You Don't Have To Be A Scientist

to wonder what is happening to our planet.  All you have to do is to be paying attention and you will see the something here and something there that is new and appears to be telling us that we might be in danger, maybe in great danger of events beyond our control.

For example,
Emerging from a winter that has had staggeringly warm Arctic temperatures, scientists monitoring the vast Greenland ice sheet announced Tuesday that it is experiencing a record-breaking level of melt for so early in the season. ...
Dramatic increases in sea level over the next few years are possible due to the melting Greenland ice. And this is having another impact on our planet.  The North Pole which has been slowly moving towards Canada has been diverted by the loss of mass from melting Greenland ice towards England, specifically along the Greenwich Meridian.


And wildfires:  Once Confined to a Season, Burn Earlier and Longer:
The first Alaska wildfire of 2016 broke out in late February, followed by a second there just eight days later.
New Mexico has had 140 fires this year, double the number in the same period last year, fueled by one of the warmest, driest winters on record.
And on the border of Arizona and California this month, helicopters dumped water on flames so intense that they jumped the Colorado River, forcing the evacuation of two recreational vehicle parks. 
Fires, once largely confined to a single season, have become a continual threat in some places, burning earlier and later in the year, in the United States and abroad. They have ignited in the West during the winter and well into the fall, have arrived earlier than ever in Canada and have burned without interruption in Australia for almost 12 months.

And our oceans:  The Largest Coral Atoll In The World Lost 80 Percent Of Its Coral To Bleaching:
[R]eefs that have grown up over centuries can die in a matter of weeks.
“This is a huge, looming planetary crisis, and we are sticking our heads in the sand about it,” Justin Marshall, a coral researcher at the University of Queensland, recently told the New York Times. Since coral reefs are often out of sight, their destruction can also — unfortunately — be out of mind.

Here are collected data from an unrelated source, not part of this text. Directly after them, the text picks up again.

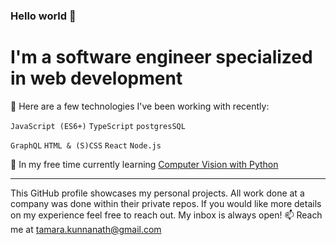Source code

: ### Hello world 👋
# I'm a software engineer specialized in web development

🔭 Here are a few technologies I've been working with recently:

`JavaScript (ES6+)` `TypeScript` `postgresSQL` 

`GraphQL` `HTML & (S)CSS` `React` `Node.js`

🌱 In my free time currently learning [Computer Vision with Python](https://www.udemy.com/course/python-for-computer-vision-with-opencv-and-deep-learning/)

---
This GitHub profile showcases my personal projects. All work done at a company was done within their private repos. If you would like more details on my experience feel free to reach out. My inbox is always open!
📫 Reach me at tamara.kunnanath@gmail.com
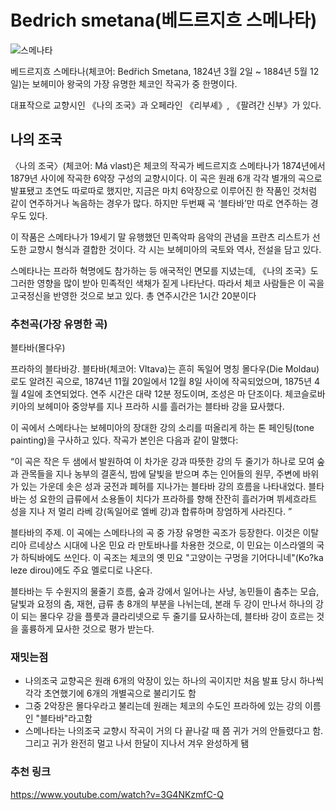 # Bedrich smetana(베드르지흐 스메나타)

![스메나타](https://upload.wikimedia.org/wikipedia/commons/7/74/FriedrichSmetana.jpg)

베드르지흐 스메타나(체코어: Bedřich Smetana, 1824년 3월 2일 ~ 1884년 5월 12일)는 보헤미아 왕국의 가장 유명한 체코인 작곡가 중 한명이다.

대표작으로 교향시인 《나의 조국》과 오페라인 《리부셰》, 《팔려간 신부》가 있다.

## 나의 조국

〈나의 조국〉(체코어: Má vlast)은 체코의 작곡가 베드르지흐 스메타나가 1874년에서 1879년 사이에 작곡한 6악장 구성의 교향시이다. 이 곡은 원래 6개 각각 별개의 곡으로 발표됐고 초연도 따로따로 했지만, 지금은 마치 6악장으로 이루어진 한 작품인 것처럼 같이 연주하거나 녹음하는 경우가 많다. 하지만 두번째 곡 ‘블타바’만 따로 연주하는 경우도 있다.

이 작품은 스메타나가 19세기 말 유행했던 민족악파 음악의 관념을 프란츠 리스트가 선도한 교향시 형식과 결합한 것이다. 각 시는 보헤미아의 국토와 역사, 전설을 담고 있다.

스메타나는 프라하 혁명에도 참가하는 등 애국적인 면모를 지녔는데, 《나의 조국》도 그러한 영향을 많이 받아 민족적인 색채가 짙게 나타난다. 따라서 체코 사람들은 이 곡을 고국정신을 반영한 것으로 보고 있다. 총 연주시간은 1시간 20분이다

### 추천곡(가장 유명한 곡)

블타바(몰다우)

프라하의 블타바강.
블타바(체코어: Vltava)는 흔히 독일어 명칭 몰다우(Die Moldau)로도 알려진 곡으로, 1874년 11월 20일에서 12월 8일 사이에 작곡되었으며, 1875년 4월 4일에 초연되었다. 연주 시간은 대략 12분 정도이며, 조성은 마 단조이다. 체코슬로바키아의 보헤미아 중앙부를 지나 프라하 시를 흘러가는 블타바 강을 묘사했다.

이 곡에서 스메타나는 보헤미아의 장대한 강의 소리를 떠올리게 하는 톤 페인팅(tone painting)을 구사하고 있다. 작곡가 본인은 다음과 같이 말했다:

“이 곡은 작은 두 샘에서 발원하여 이 차가운 강과 따뜻한 강의 두 줄기가 하나로 모여 숲과 관목들을 지나 농부의 결혼식, 밤에 달빛을 받으며 추는 인어들의 원무, 주변에 바위가 있는 가운데 솟은 성과 궁전과 폐허를 지나가는 블타바 강의 흐름을 나타내었다. 블타바는 성 요한의 급류에서 소용돌이 치다가 프라하를 향해 잔잔히 흘러가며 뷔세흐라트 성을 지나 저 멀리 라베 강(독일어로 엘베 강)과 합류하며 장엄하게 사라진다. ”

블타바의 주제.
이 곡에는 스메타나의 곡 중 가장 유명한 곡조가 등장한다. 이것은 이탈리아 르네상스 시대에 나온 민요 라 만토바나를 차용한 것으로, 이 민요는 이스라엘의 국가 하틱바에도 쓰인다. 이 곡조는 체코의 옛 민요 "고양이는 구멍을 기어다니네"(Ko?ka leze dirou)에도 주요 멜로디로 나온다.

블타바는 두 수원지의 물줄기 흐름, 숲과 강에서 일어나는 사냥, 농민들이 춤추는 모습, 달빛과 요정의 춤, 재현, 급류 총 8개의 부분을 나뉘는데, 본래 두 강이 만나서 하나의 강이 되는 몰다우 강을 플룻과 클라리넷으로 두 줄기를 묘사하는데, 블타바 강이 흐르는 것을 훌륭하게 묘사한 것으로 평가 받는다.

### 재밋는점

- 나의조국 교향곡은 원래 6개의 악장이 있는 하나의 곡이지만 처음 발표 당시 하나씩 각각 초연했기에 6개의 개별곡으로 불리기도 함
- 그중 2악장은 몰다우라고 불리는데 원래는 체코의 수도인 프라하에 있는 강의 이름인 "블타바"라고함
- 스메나타는 나의조국 교향시 작곡이 거의 다 끝나갈 때 쯤 귀가 거의 안들렸다고 함. 그리고 귀가 완전히 멀고 나서 한달이 지나서 겨우 완성하게 됌

### 추천 링크

https://www.youtube.com/watch?v=3G4NKzmfC-Q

And in Africa, the best efforts can be dashed to the ground.  
The power generated from the Kariba — one of the world’s largest hydroelectric dams, in one of the world’s largest artificial lakes — contributed to Zambia’s political stability and helped turn its economy into one of the fastest growing on the continent.
But today, as a severe drought magnified by climate change has cut water levels to record lows, the Kariba is generating so little juice that blackouts have crippled the nation’s already hurting businesses. After a decade of being heralded as a vanguard of African growth, Zambia, in a quick, mortifying letdown, is now struggling to pay its own civil servants and has reached out to the International Monetary Fund for help.

Unless or until the world finally decides what all of us need to attend to, the consequences of global warming, these kinds of things are just going to keep happening,  More than just happening, they'll be more frequent, and more devastating.